Oui, la première coiffe Hello Kitty qui ait jamais existé. En général, mes costumes n’ont que deux côtés, mais celui-ci est réellement en trois dimensions. C’était intéressant de voir comment on peut donner du relief à des objets plats, c’est à ce moment-là que j’ai commencé à vraiment apprécier tout l’aspect artisanal de la chose. Il nous a fallu six mois et vingt-deux prototypes pour parvenir au résultat final. J’étais au bord de la crise de nerfs. Toutes les broderies Hello Kitty étaient passées au crible et Sanrio les critiquait : «

Le nez est raté, les yeux sont ratés…

» Il y a eu tant de problèmes que j’ai failli lâcher l’affaire ! Mais le Hello Kitty de ce costume porte une blouse et c’est un modèle unique à la fois de Sanrio et de Cat Prin, ce qui lui donne beaucoup de valeur. On ne peut le trouver nulle part ailleurs. Au sujet de sa forme, je dois dire que ça a été très compliqué de rendre l’aspect rond de la tête de Hello Kitty, car la tête d’un chat est ovale, en fait.

Quel costume rêverais-tu de confectionner ?

En ce moment, je m’intéresse à l’Angleterre, aux vêtements que portaient les ladies et les lords anglais aux XVIIIe et XIXe siècles. Les gilets, les cravates, les chapeaux dans le genre de ceux que porte Peter Rabbit, les jupes longues très larges, ce genre de choses. À ce jour, j’ai fabriqué dans les 150 costumes. J’ai toujours pensé qu’un jour, je n’aurais plus assez de souffle pour continuer car je ne suis pas une créatrice, mais en fait l’inspiration me vient toujours. J’ai en permanence une nouvelle idée en tête pour un costume. Je crois que plus j’en fabrique, plus je suis inspirée. Ça, et la découverte de nouvelles matières.

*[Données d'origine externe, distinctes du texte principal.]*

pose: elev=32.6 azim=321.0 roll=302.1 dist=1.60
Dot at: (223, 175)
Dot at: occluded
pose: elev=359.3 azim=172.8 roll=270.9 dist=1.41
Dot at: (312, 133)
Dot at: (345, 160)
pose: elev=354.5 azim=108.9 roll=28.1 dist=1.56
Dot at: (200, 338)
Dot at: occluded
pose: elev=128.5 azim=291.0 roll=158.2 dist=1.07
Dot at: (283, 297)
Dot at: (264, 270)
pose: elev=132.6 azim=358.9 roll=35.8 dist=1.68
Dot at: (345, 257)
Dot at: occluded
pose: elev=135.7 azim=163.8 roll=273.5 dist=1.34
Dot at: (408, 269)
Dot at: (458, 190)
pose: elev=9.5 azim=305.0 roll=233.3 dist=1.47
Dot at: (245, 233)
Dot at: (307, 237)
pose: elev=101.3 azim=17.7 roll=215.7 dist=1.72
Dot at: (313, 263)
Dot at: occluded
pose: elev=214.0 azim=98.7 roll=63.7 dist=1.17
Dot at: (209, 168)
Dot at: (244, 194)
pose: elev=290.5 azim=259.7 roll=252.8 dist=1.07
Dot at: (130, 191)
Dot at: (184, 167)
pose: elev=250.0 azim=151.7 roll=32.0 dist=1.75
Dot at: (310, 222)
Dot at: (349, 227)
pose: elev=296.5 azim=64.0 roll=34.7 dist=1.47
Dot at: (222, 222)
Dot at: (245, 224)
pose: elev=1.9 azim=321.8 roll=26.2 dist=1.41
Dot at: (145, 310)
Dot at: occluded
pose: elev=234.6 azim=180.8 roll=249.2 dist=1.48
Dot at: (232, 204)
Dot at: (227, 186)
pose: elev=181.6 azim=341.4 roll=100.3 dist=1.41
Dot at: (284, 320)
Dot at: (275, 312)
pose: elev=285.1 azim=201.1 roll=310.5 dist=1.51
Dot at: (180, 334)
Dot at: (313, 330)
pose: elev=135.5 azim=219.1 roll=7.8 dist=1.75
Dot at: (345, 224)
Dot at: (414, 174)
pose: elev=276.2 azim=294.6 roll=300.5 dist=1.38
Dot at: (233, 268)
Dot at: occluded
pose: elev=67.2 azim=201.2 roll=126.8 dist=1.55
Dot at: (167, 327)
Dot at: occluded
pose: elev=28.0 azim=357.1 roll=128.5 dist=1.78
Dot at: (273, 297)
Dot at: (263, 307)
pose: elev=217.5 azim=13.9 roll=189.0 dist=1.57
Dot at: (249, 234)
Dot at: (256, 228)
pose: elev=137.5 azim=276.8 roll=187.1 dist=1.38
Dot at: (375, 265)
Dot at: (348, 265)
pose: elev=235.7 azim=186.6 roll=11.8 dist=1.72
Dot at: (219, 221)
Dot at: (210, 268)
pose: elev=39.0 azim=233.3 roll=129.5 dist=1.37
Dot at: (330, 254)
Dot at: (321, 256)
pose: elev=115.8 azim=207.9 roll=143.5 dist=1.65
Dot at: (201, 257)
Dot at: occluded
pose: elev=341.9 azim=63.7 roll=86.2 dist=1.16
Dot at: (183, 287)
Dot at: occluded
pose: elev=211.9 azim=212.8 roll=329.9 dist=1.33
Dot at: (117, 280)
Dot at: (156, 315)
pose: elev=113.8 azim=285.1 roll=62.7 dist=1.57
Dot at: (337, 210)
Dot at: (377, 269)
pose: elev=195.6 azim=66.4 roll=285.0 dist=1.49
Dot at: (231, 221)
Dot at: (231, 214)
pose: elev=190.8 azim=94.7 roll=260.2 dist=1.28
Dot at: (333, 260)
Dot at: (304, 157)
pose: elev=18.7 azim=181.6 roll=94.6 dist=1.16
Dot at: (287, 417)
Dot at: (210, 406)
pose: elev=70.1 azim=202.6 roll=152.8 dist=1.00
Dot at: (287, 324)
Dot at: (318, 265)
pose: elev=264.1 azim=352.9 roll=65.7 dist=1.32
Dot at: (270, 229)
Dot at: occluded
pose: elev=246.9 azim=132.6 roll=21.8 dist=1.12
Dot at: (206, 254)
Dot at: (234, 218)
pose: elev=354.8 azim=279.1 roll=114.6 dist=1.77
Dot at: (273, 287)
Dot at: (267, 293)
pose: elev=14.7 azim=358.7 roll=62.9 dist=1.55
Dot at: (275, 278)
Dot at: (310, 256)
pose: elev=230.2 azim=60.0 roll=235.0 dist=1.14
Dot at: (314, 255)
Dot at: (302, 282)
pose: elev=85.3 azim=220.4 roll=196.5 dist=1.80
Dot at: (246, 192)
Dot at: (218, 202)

Dis-nous quels sont tes plans d’avenir.

À vrai dire, je ne crois pas être née uniquement pour réaliser Cat Prin. Je pense que je suis encore en route vers mon vrai destin. Mon grand rêve, c’est d’écrire du fantastique. J’écris terriblement mal, mais j’ai l’impression que j’arriverais à écrire sur des choses qui n’existent pas dans ce monde-ci. Ça fait un peu de temps aujourd’hui, mais il y a deux ans, un titre de livre m’est venu à l’esprit :

Les Enfants de Christina.

C’est une trilogie et j’ai déjà une idée assez précise de l’histoire. Mais je pense que je ne pourrais pas m’y mettre avant un an ou deux, étant donné que je suis déjà très prise ailleurs. Ce serait bien d’arriver à le faire, et peut-être aussi qu’il y ait un film hollywoodien basé dessus. Si ça ne marche pas, ce ne sera pas grave. Il serait plus réaliste de tabler sur une série télé japonaise. Je discute souvent avec mes amis des acteurs que je voudrais voir incarner mes personnages. Ce sont les moments où je me sens le plus heureuse.